10. A striking training system according to claim 7, characterized in that, The control process of the multi-target striking training mode is a random control process, which is as follows: Multiple active return devices are used as target active return devices. The control terminal randomly selects one of the target active return devices and sends control commands, including audio-visual prompt control commands, damping coefficient control commands, and return angle control commands. When the selected target active return device receives the control command, the corresponding main control unit calculates the target damping torque of the joint motor based on the damping coefficient control command, and calculates the target return torque of the joint motor based on the return angle control command, and the corresponding main control unit controls the sound and light prompt module to provide a striking prompt. When the target in the selected target active return device is struck, the corresponding encoder detects a rotation angle. The corresponding main control unit then controls the joint motor to output the target damping torque in the opposite direction to the rotation direction of the rotating arm, in order to simulate the damping rebound of the target and thus achieve resistance rebound control.
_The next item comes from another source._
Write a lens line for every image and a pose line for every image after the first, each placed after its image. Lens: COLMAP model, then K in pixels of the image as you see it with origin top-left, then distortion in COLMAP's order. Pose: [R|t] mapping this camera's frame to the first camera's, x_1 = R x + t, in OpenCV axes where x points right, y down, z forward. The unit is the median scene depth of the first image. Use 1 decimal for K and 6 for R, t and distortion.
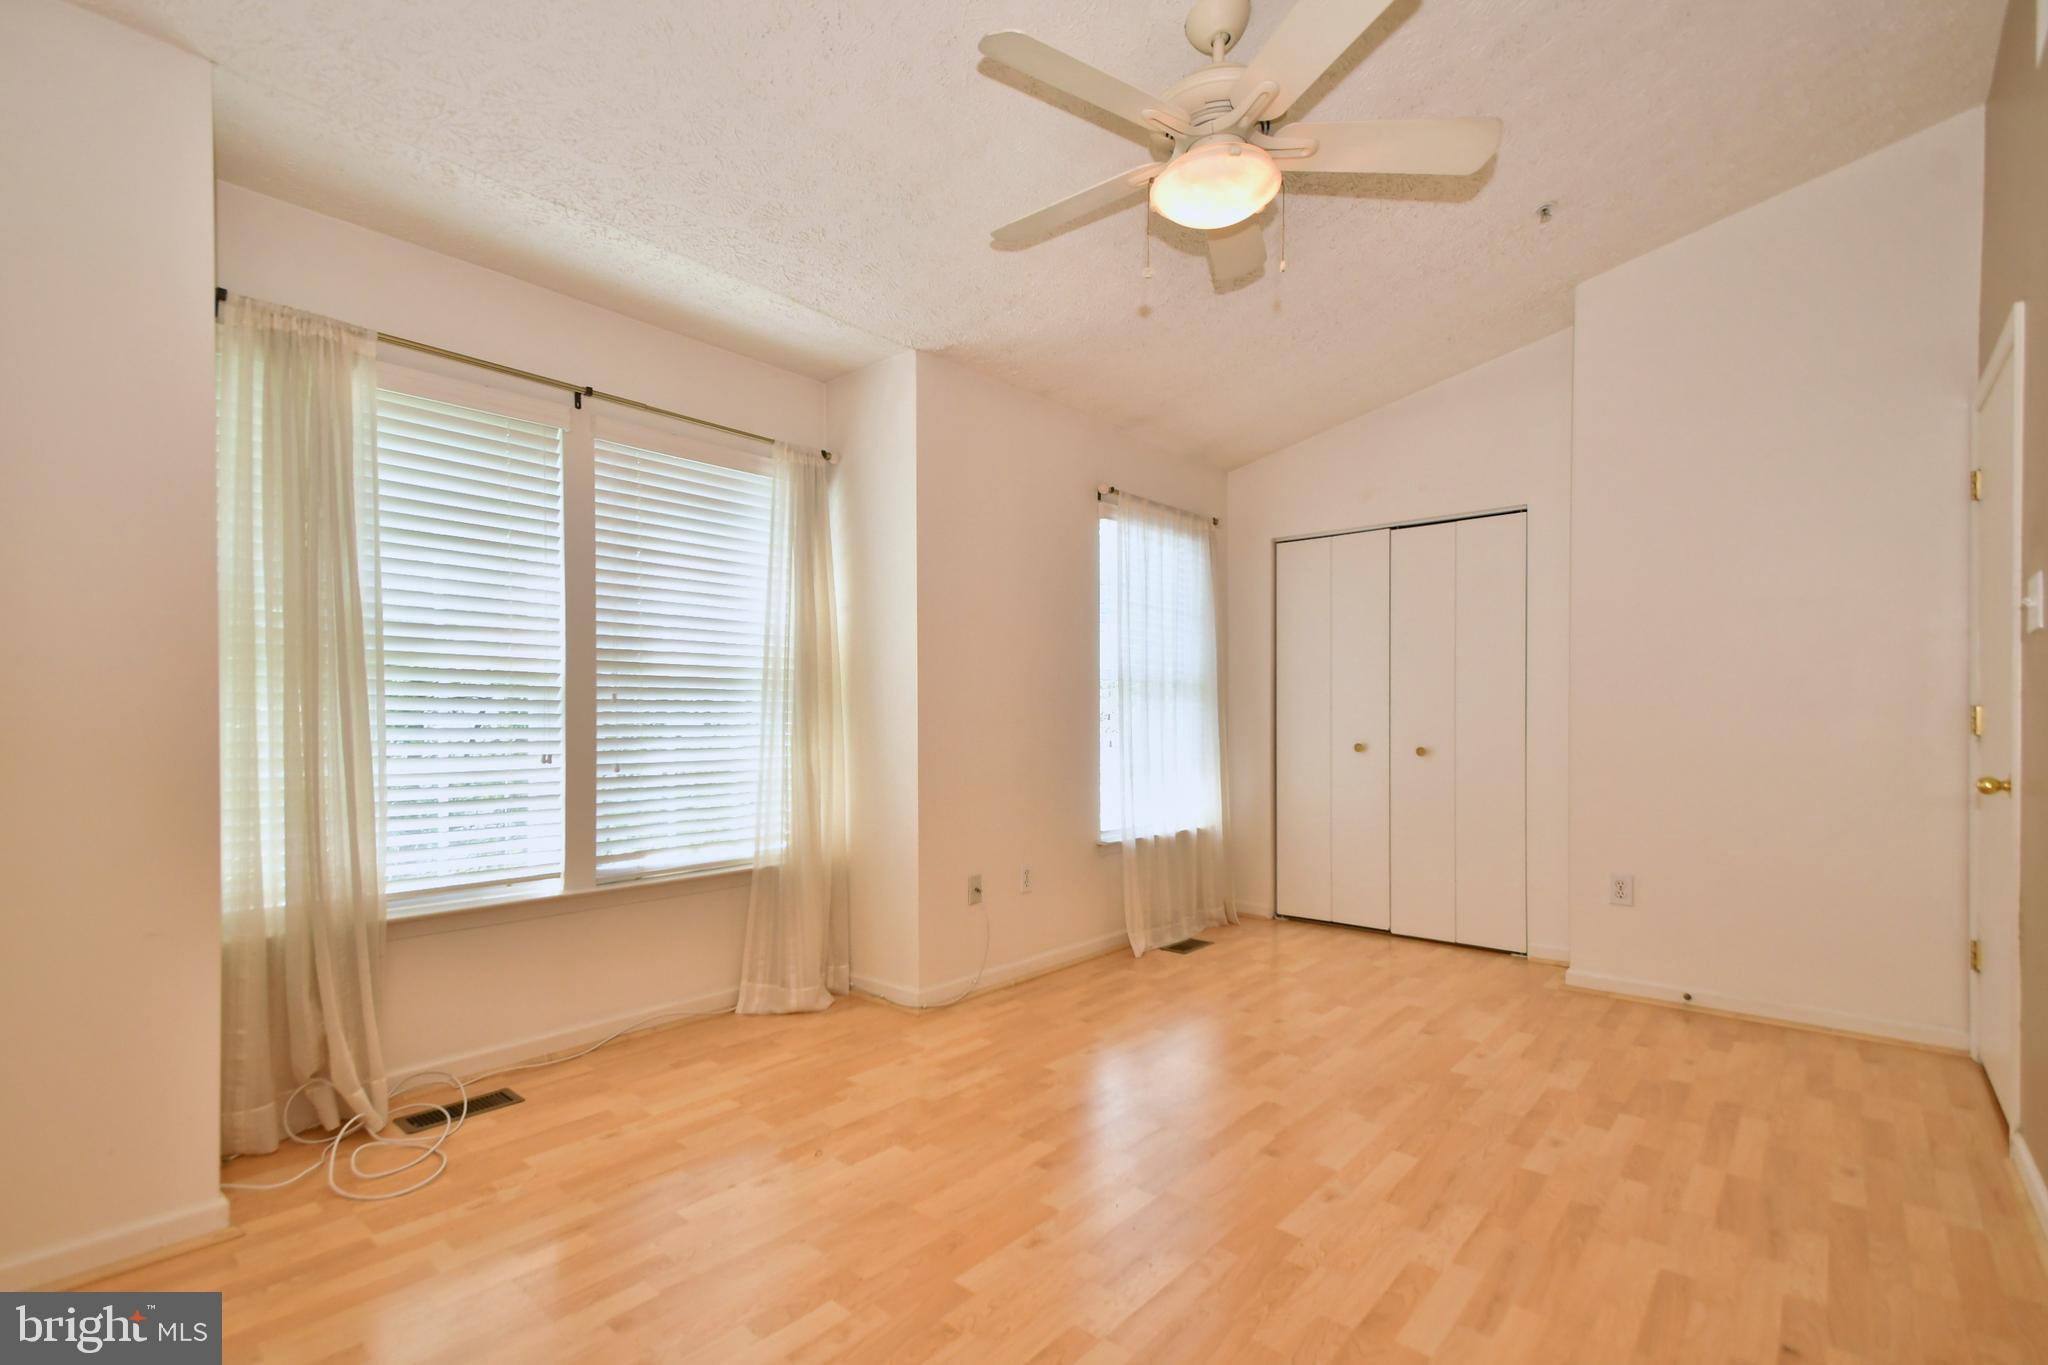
lens RADIAL K [[928.3, 0, 997.0], [0, 928.3, 726.9], [0, 0, 1]] dist [-0.001642, -0.000862]
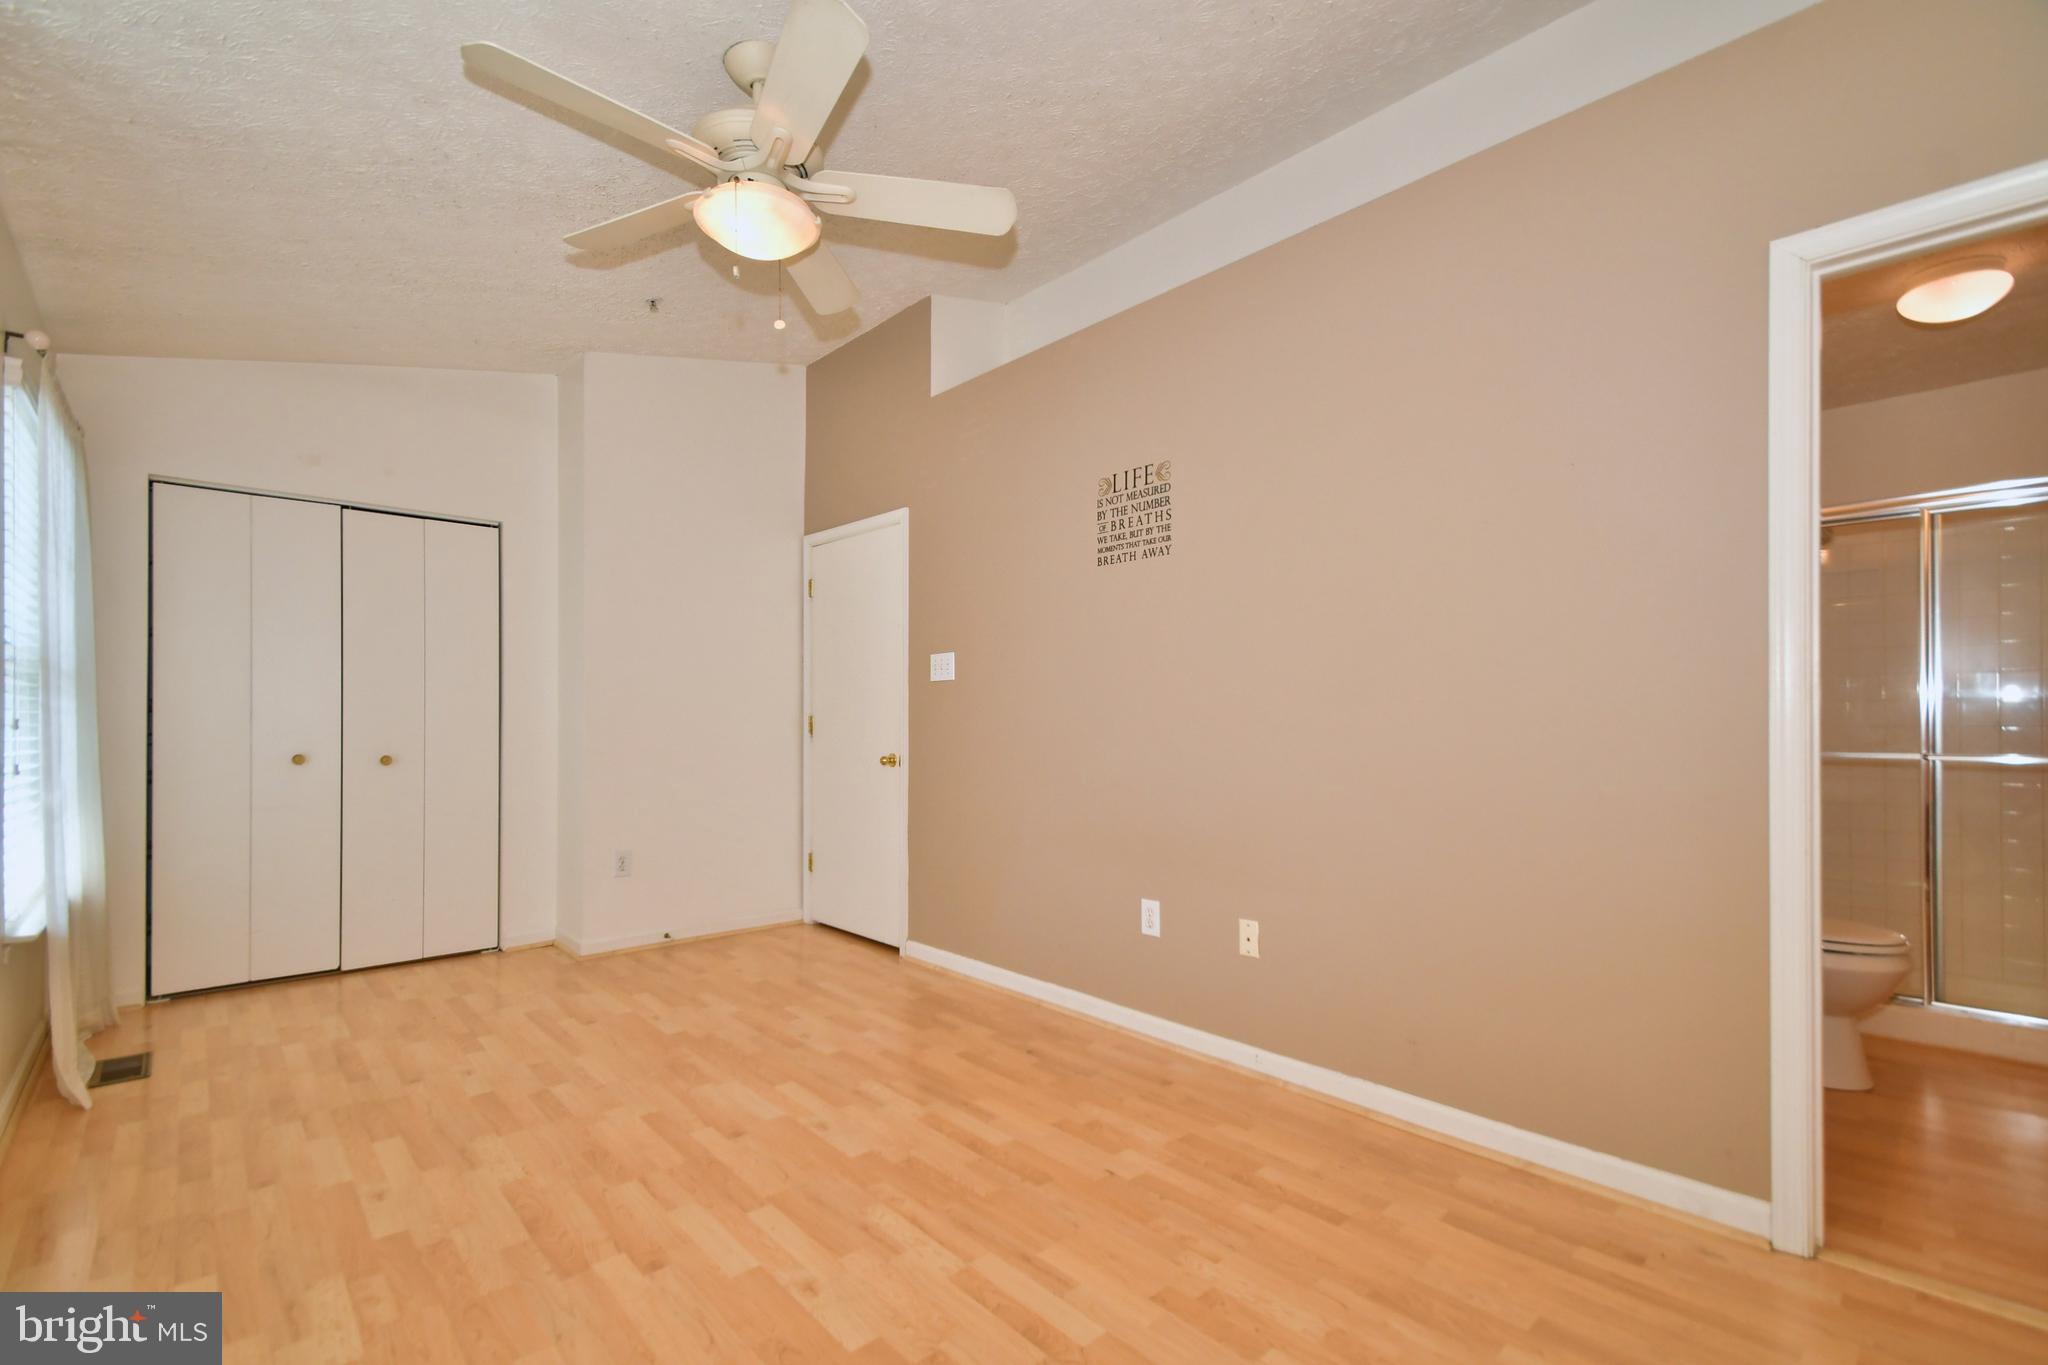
lens RADIAL K [[894.0, 0, 1002.7], [0, 894.0, 716.5], [0, 0, 1]] dist [0.024440, -0.015028]
pose [[0.104374, 0.003714, 0.994531, -0.553626], [0.009156, 0.999947, -0.004695, -0.010316], [-0.994496, 0.009596, 0.104334, 0.460370]]
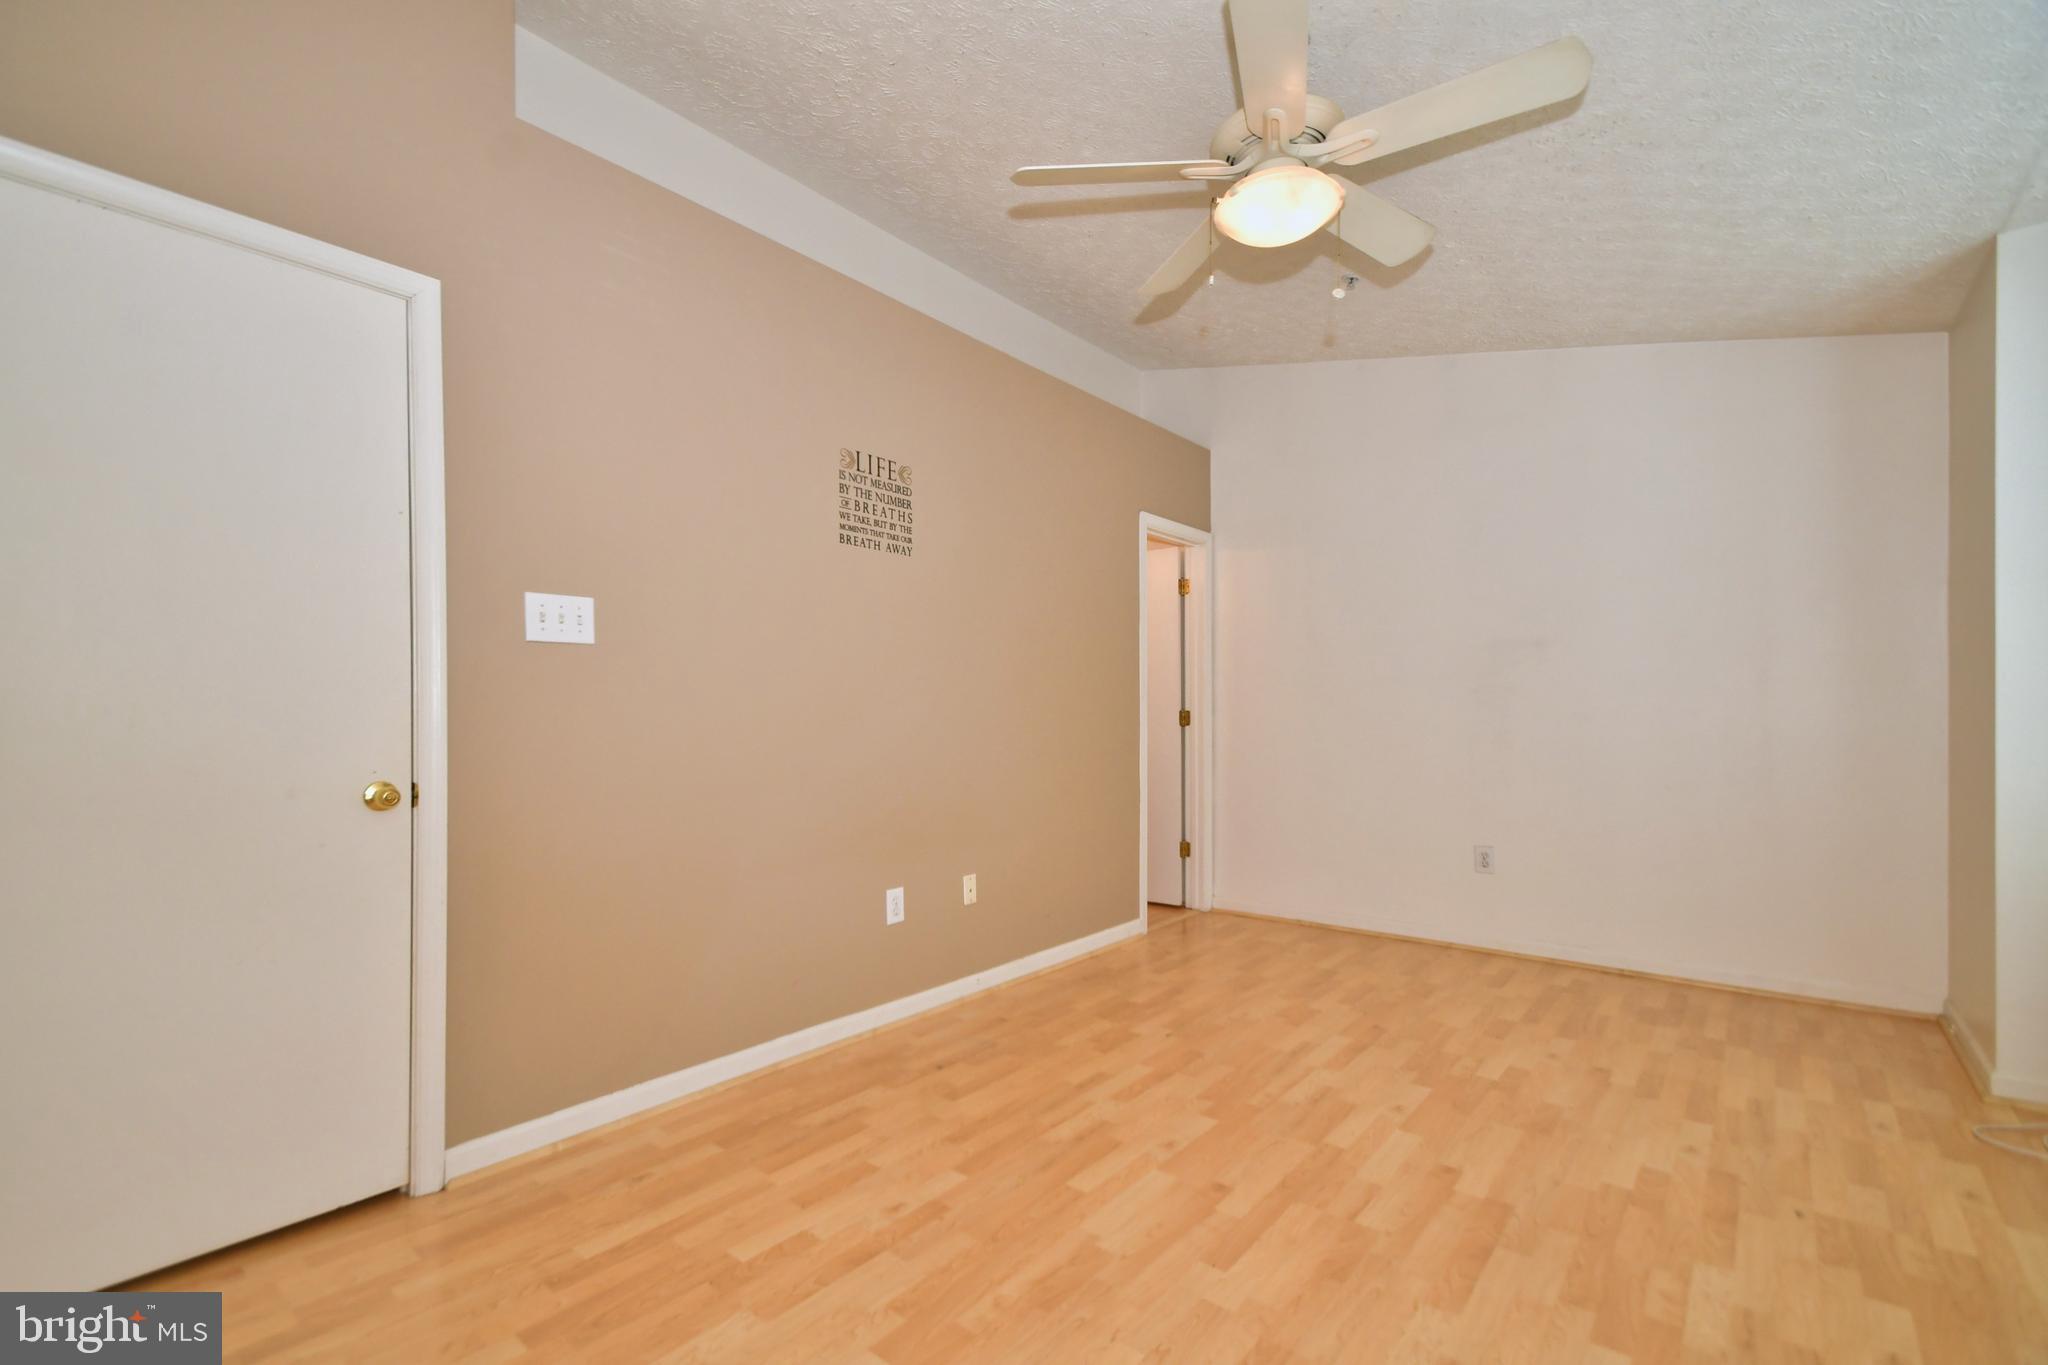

Furthermore, based on the rotation angle detected by the encoder, the corresponding main control unit obtains the maximum angular velocity at the moment of impact and, combined with the rotation radius of the rotating arm, calculates the linear velocity of the rotating arm as the speed at which the target is struck. After the target in the selected target active return device is hit, the corresponding main control unit controls the joint motor to output the target return torque in the opposite direction to the rotation direction of the rotating arm based on the return angle control command, so that the target actively returns to the corresponding return angle, thereby realizing active return control. Repeat the above process to achieve stochastic control.